§ **What to do**
Since only part of the material below is wanted, output exactly the lines from the one with "left elbow: (784, 614)" up to and including the one with "left back paw: (639, 576)".
· · · ·
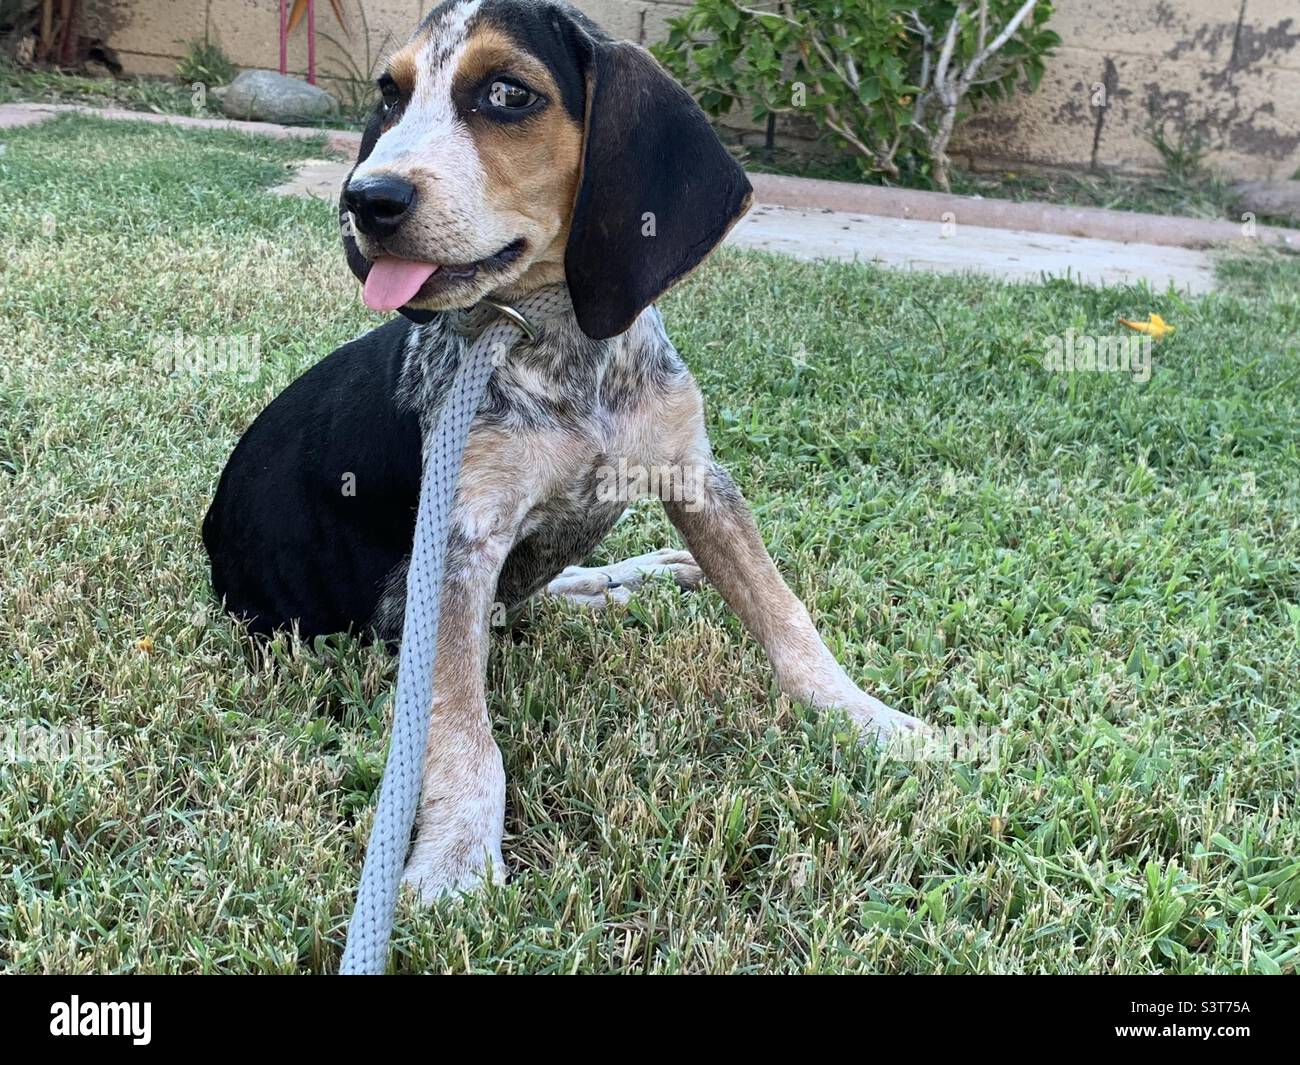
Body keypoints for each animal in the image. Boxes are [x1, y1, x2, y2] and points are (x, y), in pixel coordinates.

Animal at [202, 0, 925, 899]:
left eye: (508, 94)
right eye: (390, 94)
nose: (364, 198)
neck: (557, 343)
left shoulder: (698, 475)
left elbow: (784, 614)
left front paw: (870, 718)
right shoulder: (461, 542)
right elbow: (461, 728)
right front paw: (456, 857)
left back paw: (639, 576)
· · · ·
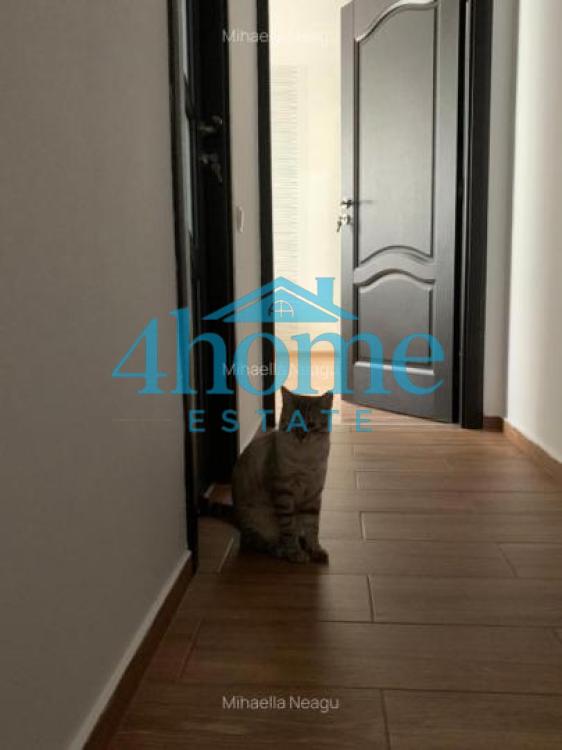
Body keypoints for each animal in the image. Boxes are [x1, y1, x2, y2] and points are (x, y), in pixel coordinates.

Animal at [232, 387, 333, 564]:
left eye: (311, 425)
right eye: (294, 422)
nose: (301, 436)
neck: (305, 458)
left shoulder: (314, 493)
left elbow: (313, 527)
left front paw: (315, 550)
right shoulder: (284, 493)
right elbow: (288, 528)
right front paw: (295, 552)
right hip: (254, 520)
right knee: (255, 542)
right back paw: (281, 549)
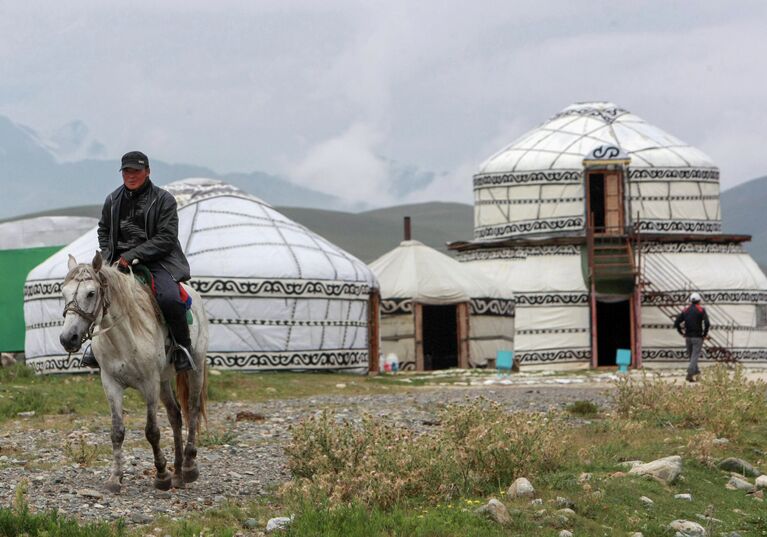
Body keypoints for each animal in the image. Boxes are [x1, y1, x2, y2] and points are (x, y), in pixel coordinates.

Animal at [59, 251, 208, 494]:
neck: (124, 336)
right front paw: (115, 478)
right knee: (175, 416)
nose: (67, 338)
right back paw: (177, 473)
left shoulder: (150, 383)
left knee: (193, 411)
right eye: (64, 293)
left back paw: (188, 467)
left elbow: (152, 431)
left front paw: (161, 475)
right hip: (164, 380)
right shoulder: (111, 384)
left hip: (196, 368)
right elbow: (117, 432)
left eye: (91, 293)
· · · ·
§ **Response area**
left elbow: (784, 614)
left front paw: (870, 718)
right shoulder: (461, 542)
right elbow: (461, 728)
right front paw: (456, 857)
left back paw: (639, 576)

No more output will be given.